Testo in esame —

-=-=-=-=-

Meteo: imminente espansione estiva della fascia tropicale
L’estate del 2024 ha messo sotto i riflettori un fenomeno sempre più evidente e preoccupante: l’espansione della fascia tropicale verso nord, sintomo tangibile dei profondi sconvolgimenti climatici in atto. Questo allargamento, apparentemente silenzioso ma in realtà estremamente impattante, è legato a una traslazione dell’ITCZ – la Zona di Convergenza Intertropicale – che sempre più spesso risale di latitudine, portando con sé instabilità, umidità e piogge in zone desertiche.
• Una fascia tropicale che non solo si allarga, ma si scalda
• Un fenomeno non più stagionale
Durante LUGLIO e AGOSTO 2024 , l’ ITCZ , che rappresenta una sorta di cintura instabile dove convergono gli alisei da nord-est e sud-est, ha mostrato un avanzamento verso nord, spingendosi in pieno Sahara . E ciò che è accaduto è stato del tutto anomalo per una zona desertica : piogge estive in aree che, secondo la climatologia classica, dovrebbero rimanere asciutte tutto l’anno.
A causare questo spostamento sono stati l’innalzamento delle temperature globali e la diminuzione del gradiente termico equatoriale-subtropicale , che rende più facile al sistema intertropicale espandersi. Come un elastico che si tende, la fascia tropicale “cede” e si espande a causa del riscaldamento differenziale tra latitudini .
Un altro episodio che ha lasciato interdetti gli studiosi di meteo è stata la formazione di un ciclone subtropicale tra il sud dell’Algeria e la Tunisia , un’area che non dispone di mari caldi per alimentare un ciclone tradizionale. Questo tipo di eventi è indicativo di un’atmosfera sempre più ricca di energia latente e instabilità , anche lontano dalle classiche rotte oceaniche dei cicloni.

-=-=-=-=-

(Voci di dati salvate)
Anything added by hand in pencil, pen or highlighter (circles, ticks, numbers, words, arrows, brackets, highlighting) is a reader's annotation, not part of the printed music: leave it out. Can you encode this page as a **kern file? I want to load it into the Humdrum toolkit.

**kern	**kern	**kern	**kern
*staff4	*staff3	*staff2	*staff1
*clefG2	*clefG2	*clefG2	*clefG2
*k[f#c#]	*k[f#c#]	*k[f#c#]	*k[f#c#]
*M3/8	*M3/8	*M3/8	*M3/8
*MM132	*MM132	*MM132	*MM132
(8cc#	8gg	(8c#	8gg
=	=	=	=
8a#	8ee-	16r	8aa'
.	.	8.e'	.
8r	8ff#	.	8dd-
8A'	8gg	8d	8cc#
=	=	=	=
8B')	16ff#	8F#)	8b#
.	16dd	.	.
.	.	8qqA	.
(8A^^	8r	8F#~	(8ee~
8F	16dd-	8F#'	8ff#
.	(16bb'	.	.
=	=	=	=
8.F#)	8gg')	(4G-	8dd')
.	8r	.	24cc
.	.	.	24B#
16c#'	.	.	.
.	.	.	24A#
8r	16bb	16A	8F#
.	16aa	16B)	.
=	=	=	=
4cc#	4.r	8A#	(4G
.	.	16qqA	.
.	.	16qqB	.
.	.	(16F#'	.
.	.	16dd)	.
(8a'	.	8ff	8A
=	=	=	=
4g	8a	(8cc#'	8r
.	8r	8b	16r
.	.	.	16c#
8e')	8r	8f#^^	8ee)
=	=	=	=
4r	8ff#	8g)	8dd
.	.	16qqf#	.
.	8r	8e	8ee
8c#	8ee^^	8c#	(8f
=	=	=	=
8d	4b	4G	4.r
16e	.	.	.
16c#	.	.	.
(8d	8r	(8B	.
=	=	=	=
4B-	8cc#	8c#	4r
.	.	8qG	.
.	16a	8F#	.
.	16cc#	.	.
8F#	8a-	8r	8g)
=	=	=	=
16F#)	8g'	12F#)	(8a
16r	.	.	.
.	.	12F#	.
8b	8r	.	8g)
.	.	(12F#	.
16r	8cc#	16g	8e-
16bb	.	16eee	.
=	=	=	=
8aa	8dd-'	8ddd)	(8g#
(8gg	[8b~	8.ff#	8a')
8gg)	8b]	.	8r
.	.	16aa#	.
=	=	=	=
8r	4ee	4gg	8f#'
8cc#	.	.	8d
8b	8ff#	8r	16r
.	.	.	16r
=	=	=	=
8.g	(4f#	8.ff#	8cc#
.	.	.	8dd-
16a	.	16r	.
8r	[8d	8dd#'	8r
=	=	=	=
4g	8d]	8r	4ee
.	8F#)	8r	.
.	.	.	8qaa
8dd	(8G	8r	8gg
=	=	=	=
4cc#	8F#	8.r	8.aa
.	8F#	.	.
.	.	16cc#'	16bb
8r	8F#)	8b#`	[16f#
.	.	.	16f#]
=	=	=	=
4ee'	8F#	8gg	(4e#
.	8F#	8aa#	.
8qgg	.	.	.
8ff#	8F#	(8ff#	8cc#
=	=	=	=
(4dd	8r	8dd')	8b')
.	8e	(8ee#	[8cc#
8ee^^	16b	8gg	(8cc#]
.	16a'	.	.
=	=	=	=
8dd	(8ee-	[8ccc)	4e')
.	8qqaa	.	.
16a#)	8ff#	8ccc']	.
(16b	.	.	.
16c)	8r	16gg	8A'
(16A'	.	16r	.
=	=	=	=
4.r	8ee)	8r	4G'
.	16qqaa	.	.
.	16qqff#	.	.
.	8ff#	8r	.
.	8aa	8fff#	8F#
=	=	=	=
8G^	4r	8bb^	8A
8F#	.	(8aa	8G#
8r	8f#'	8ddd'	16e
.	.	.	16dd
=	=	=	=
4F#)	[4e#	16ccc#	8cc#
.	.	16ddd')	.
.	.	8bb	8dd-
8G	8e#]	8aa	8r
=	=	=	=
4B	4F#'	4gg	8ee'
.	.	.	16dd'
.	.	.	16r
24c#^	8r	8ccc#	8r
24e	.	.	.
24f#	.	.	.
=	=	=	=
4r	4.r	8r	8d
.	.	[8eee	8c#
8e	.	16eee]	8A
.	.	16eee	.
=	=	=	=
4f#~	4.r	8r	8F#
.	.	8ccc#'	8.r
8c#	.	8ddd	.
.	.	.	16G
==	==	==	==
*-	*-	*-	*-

-=-=-=-=-

Attività da svolgere —
1 – Nel testo sull'espansione della fascia tropicale, riscrivi il tratto da "Un altro episodio" fino a "oceaniche dei cicloni.", scambiando "Tunisia" con "Libia".
2 – Scrivi il seguito del testo sull'espansione della fascia tropicale, partendo dopo la sua ultima frase.

Risposte per attività —
1 –
Un altro episodio che ha lasciato interdetti gli studiosi di meteo è stata la formazione di un ciclone subtropicale tra il sud dell’Algeria e la Libia , un’area che non dispone di mari caldi per alimentare un ciclone tradizionale. Questo tipo di eventi è indicativo di un’atmosfera sempre più ricca di energia latente e instabilità , anche lontano dalle classiche rotte oceaniche dei cicloni.

2 –
La presenza di questo ciclone in area desertica indica una nuova configurazione atmosferica , in cui aria calda sahariana, umidità anomala e forzanti dinamiche possono interagire per generare fenomeni estremi in contesti insospettabili .
Tra le anomalie più intense c’è senza dubbio la progressiva estensione delle masse d’aria sahariana ben oltre il Mediterraneo. Nell’estate 2024 abbiamo assistito all’arrivo, sopra le Alpi e fino alla Germania , di bolle d’aria roventi provenienti dal cuore del Sahara. Questo è stato reso possibile da campi di alta pressione molto persistenti – i cosiddetti anticicloni africani – che agiscono come ponti atmosferici per queste masse d’aria.
Quando l’ aria sahariana si incontra con anticicloni stabili e potenti , nasce la ricetta perfetta per le ondate di calore estremo , capaci di infrangere record storici di temperatura. E non si tratta solo di “caldo record” come modo di dire: nel Medio Oriente , in LUGLIO 2024 , sono stati superati i 53 °C in alcune aree, un valore ai limiti della sopravvivenza umana all’aperto ( fonte ).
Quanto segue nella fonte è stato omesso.